In silico study of the anti-amylase activity of certain metabolites derived from marine organisms

Abstract

Diabetes mellitus is a prevalent chronic metabolic disorder characterized by persistent hyperglycemia resulting from impaired insulin secretion or reduced insulin activity in target tissues, which prevents the efficient utilization and storage of glucose. Although several antidiabetic medications are currently available, their adverse effects continue to limit therapeutic effectiveness. In this context, inhibition of human pancreatic α-amylase (HPA), a key enzyme involved in carbohydrate digestion, represents an important therapeutic strategy for the management of Type 2 Diabetes Mellitus (T2DM). The present study adopted a stepwise in silico strategy aimed at identifying safe and potent HPA inhibitors from marine-derived secondary metabolites. Initially, an extensive literature survey was conducted to collect compounds previously extracted, purified, and chemically characterized from marine organisms.

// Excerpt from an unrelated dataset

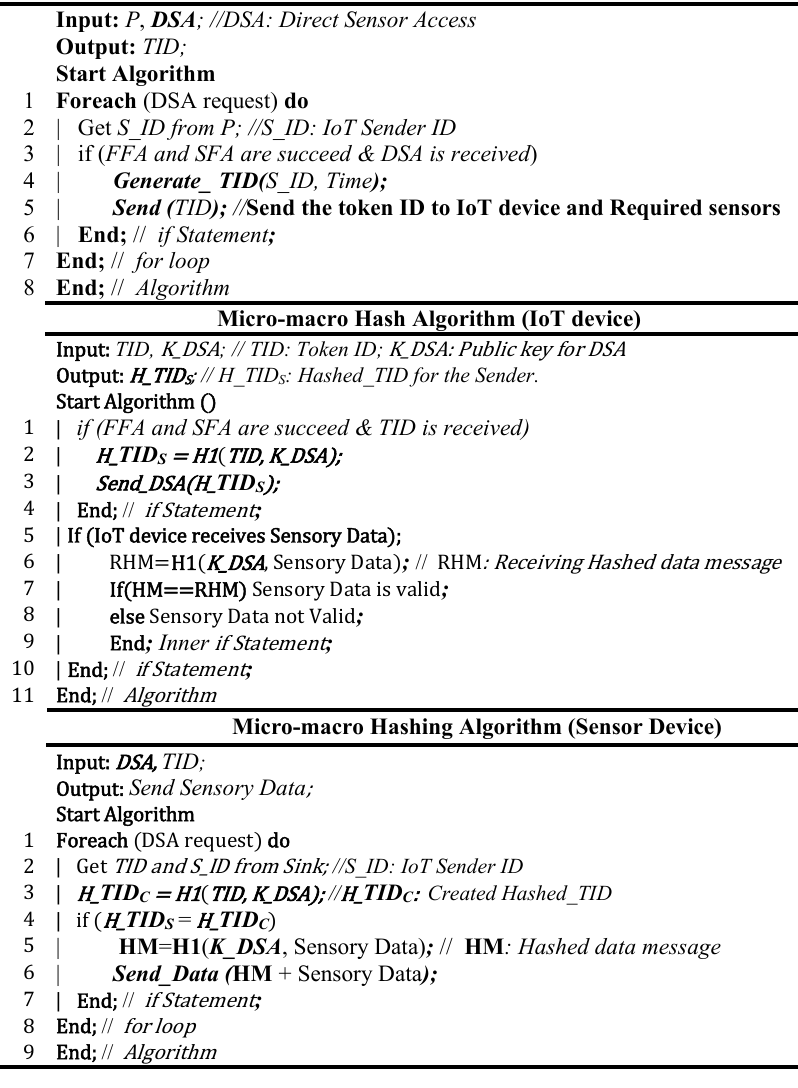
( a ) Micro–macro IoT authentication algorithm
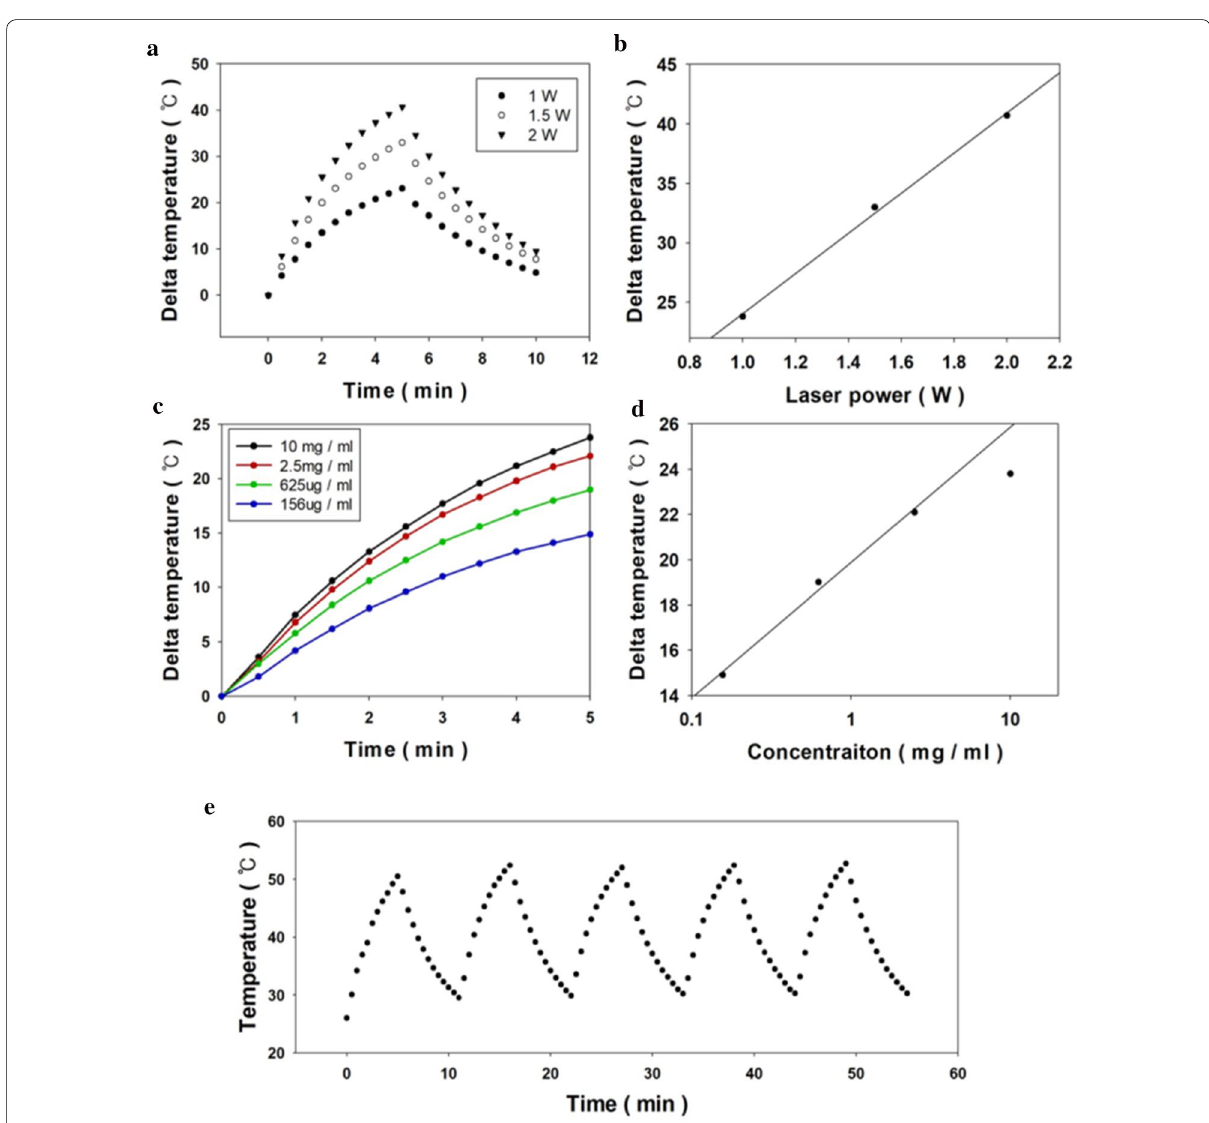
Fig. 5 Photothermal characteristics of the synthesized nanoparticles ( a , b ) according to the laser power, ( c , d ) concentration and ( e ) cycle test (10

The selected molecules were then subjected to safety filtering based on cardiotoxicity and carcinogenicity predictions in order to retain only safe compounds. Subsequently, the remaining safe candidates were evaluated through molecular docking against HPA using AutoDock Vina, while interaction analysis and visualization were performed with Discovery Studio Visualizer. The results revealed that several marine metabolites display strong binding affinity toward the catalytic site of HPA and exhibit favorable pharmacokinetic and safety profiles. Among them, Mol7, Mol22, and Mol23, derived from Aspergillus and Streptomyces species, demonstrated the highest inhibitory potential with binding energies of - 10.0 kcal/mol and -9.5 kcal/mol, respectively. Importantly, all selected compounds showed stronger binding affinities than the reference inhibitor acarbose (-7.9 kcal/mol). These findings highlight the potential of marine-derived secondary metabolites as promising candidates for the development of novel HPA inhibitors for the treatment of T2DM. Nevertheless, further in vitro and in vivo studies are required to validate these computational predictions.